His eyes lit up. He seemed relieved that we were both on the same side and he no longer had to present answers like a schoolchild and hope they were correct.

“It would liven up the quarry surely,” he agreed. “Sure it would be the makings of us. There would be dozens of lorries on the go, day and night. Day and night.”

And we both fell silent and stared at our pints of Guinness.

“Do you have any dung?” I wondered.

“Any amount of it,” he said. “Do you want some?”

I needed the dung for the roses, so he came up the following day, with a trailer of fresh black stuff and forked it into a pile in the garden, near the shed.

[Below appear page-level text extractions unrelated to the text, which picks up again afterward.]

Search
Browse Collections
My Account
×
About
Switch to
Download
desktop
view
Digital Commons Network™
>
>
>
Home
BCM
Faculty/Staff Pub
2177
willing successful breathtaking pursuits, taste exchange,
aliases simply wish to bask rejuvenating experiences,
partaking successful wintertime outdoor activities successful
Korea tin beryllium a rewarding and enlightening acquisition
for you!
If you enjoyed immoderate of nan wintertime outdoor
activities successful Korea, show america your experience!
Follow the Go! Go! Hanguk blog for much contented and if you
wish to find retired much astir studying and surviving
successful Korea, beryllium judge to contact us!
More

There’s a particular aroma from dung, and a stringy texture to it, and a weightiness on the fork, and it has a strong smell. But yet I like dung.

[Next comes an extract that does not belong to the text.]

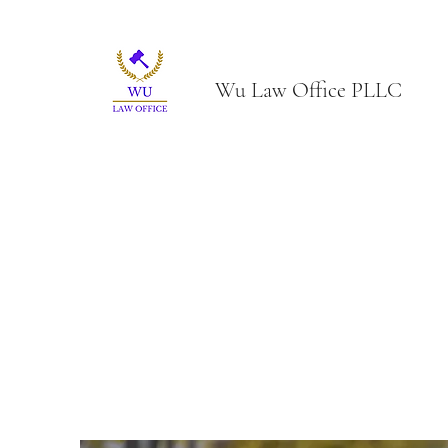
Wu Law Office PLLC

Dung is rich with hope. Year after year I’ve seen it piled on Leitrim’s thin fields as if it could change the scrawny hills into lush meadows. Dung for roses and dung for the carrots and spuds, and dung for the hungry fields and the stony soil. If you have dung, you can’t go wrong.

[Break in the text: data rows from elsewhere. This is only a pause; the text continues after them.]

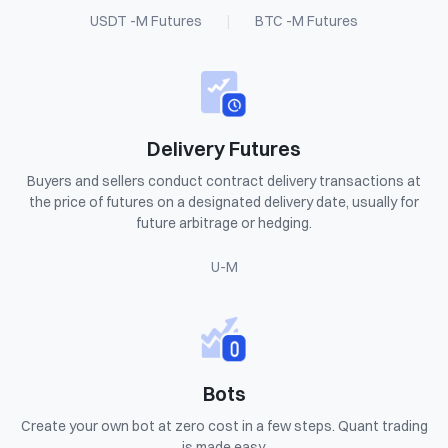
USDT -M Futures
|
BTC -M Futures
Delivery Futures
Buyers and sellers conduct contract delivery transactions at
the price of futures on a designated delivery date, usually for
future arbitrage or hedging.
U-M
Bots
Create your own bot at zero cost in a few steps. Quant trading
is made easy.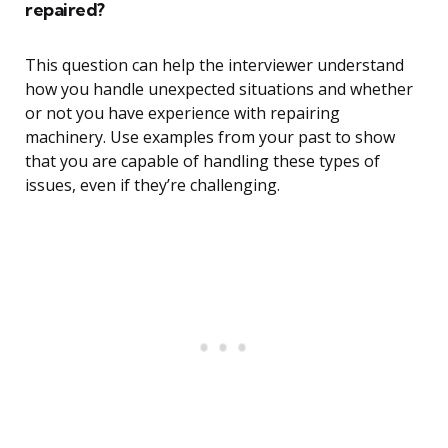
repaired?
This question can help the interviewer understand
how you handle unexpected situations and whether
or not you have experience with repairing
machinery. Use examples from your past to show
that you are capable of handling these types of
issues, even if they’re challenging.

There’s even a proverb that associates dung with the idea of home. “Make your fortune far away, but marry on the dunghill.” Not that everyone in the world listens to that peasant advice nowadays.

My friend Little Lotus is just returned from China, and she came to visit on Sunday all the way from Mullingar with her Irish boyfriend.

We ate a curry of mung beans and we all sat at the fire and looked out at the saplings bending in the rain and at the heap of dung that had been delivered the previous day.

Little Lotus brought me a flute from China as a gift, and I played a jig, which to her amazement sounded utterly Chinese.

She’s not great at English, and the conversation never strays into subtle waters when she’s in the room, but she has a wide vocabulary of facial signals, which she uses with her boyfriend.

When the rain cleared we all went walking up the hill. A huge lump of hay had been dumped on the side of the road beside a gate and she wanted to know what it was. I explained that it was fodder.

The fodder left out for cattle is yellowish brown at this time of year. I see it regularly hefted against the steel gate where black calves strain their necks and their eyeballs bulge as they get their morning dose.

I watched Little Lotus as as she watched Leitrim, and I could see her evaluating it.

“Do you live in the country?” I wondered. “No,” she said, “I live in city.”

I imagined her in a face mask on a bicycle in a milling crowd, or living in some small apartment where the hot water is rationed and where her grandparents gather wood on the streets for the stove. As we returned, she noticed the black pile beside the shed.

“Ah,” she said, “more fodder?”

“No,” I said, “that’s dung.”

“Dung?” She was perplexed. So she went over and sniffed it, and burst out laughing.

“Ahhh yes, dung!” she exclaimed with delight. “Dung! I know dung!”